Laureate for Irish Fiction Colm Tóibín in converation with writer Nicole Flattery about her debut novel ‘Nothing Special’.


This free event takes place in Dublin City Library & Archive, Pearse Street, Dublin 2 on Thursday 1st June at 6.30pm and is part of the Art of Reading series curated and hosted by Colm Tóibín, Laureate for Irish Fiction 2022-2024. Over the course of 2023, the Laureate will meet a different library book club each month to discuss a work of contemporary fiction by an Irish writer, highlighting outstanding Irish writing and celebrating readers and book clubs.

This event will be recorded and available to watch online or to listen to as a podcast, so that readers, book lovers and book clubs everywhere will be able to join in the Art of Reading with the Laureate.

The Arts of Reading Book Club is an initiative of the Arts Council and the Laureate for Irish Fiction, in partnership with Libraries Ireland.

Details of previous events here:

Nothing Special by Nicole Flattery (Bloomsbury)

New York City, 1966. Seventeen-year-old Mae lives in a run-down apartment with her alcoholic mother and her mother’s sometimes-boyfriend, Mikey. She is turned off by the petty girls at her high school, and the sleazy men she typically meets. When she drops out, she is presented with a job offer that will remake her world entirely: she is hired as a typist for the artist Andy Warhol. This blistering, mordantly funny debut brilliantly interrogates the nature of friendship and independence and the construction of art and identity. Nothing Special is a whip-smart coming-of-age story that brings to life the experience of young girls in this iconic and turbulent American moment.

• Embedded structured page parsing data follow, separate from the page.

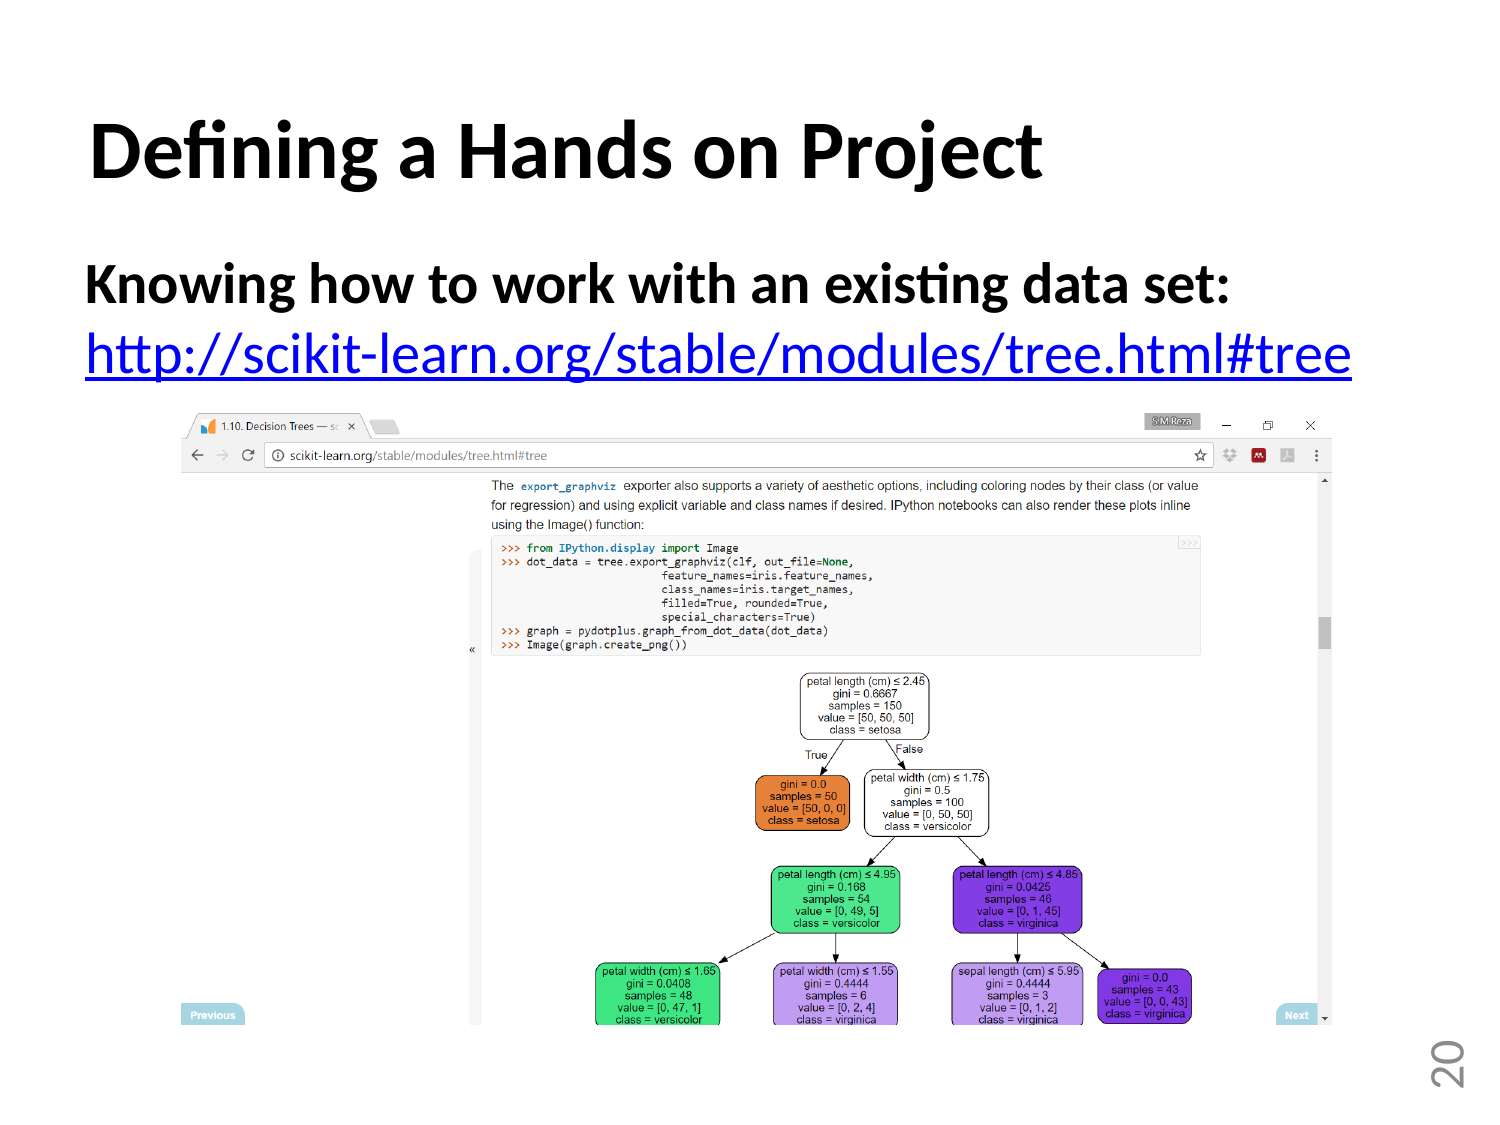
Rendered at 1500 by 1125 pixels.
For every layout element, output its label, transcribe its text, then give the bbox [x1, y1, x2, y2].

picture [180, 413, 1332, 1026]
slide_number 20 [1412, 1025, 1475, 1125]
text_box Defining a Hands on Project [74, 87, 1438, 203]
text_box Knowing how to work with an existing data set: http://scikit-learn.org/stable/modules/tree.html#tree [70, 237, 1434, 463]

Nicole Flattery’s work has been published in The London Review of Books, The New York Times, The Stinging Fly, Sight and Sound, The Dublin Review, BBC Radio 4, Winter Papers and the 2019 Faber anthology of new Irish writing. Her story “Track” won the 2017 White Review Short Story Prize, and her story “Parrot” won the Irish Book Awards Story of the Year prize in 2019. Her first book, the story collection SHOW THEM A GOOD TIME, won the 2020 London Magazine Prize for Debut Fiction and the Kate O’Brien Award.

Colm Tóibín was born in Enniscorthy Co. Wexford in 1955 and educated at University College Dublin. His ten novels include The Master (2004), winner of the Dublin International Literary Award and the LA Times Novel of the Year; Brooklyn (2009), winner of the Costa Novel of the Year; and Nora Webster (2014), winner of the Hawthornden Prize. He was awarded the Rathbones Folio Prize in 2022 for his most recent novel The Magician (2021) which was also shortlisted for the Walter Scott Prize for Historical Fiction. His two collections of stories are Mothers and Sons (2006), winner of the Edge Hill Prize, and The Empty Family (2010), shortlisted for the Frank O’Connor Award. His plays include The Testament of Mary (2011), nominated for a Tony Award for Best Play. He published a collection of poetry Vinegar Hill in 2022.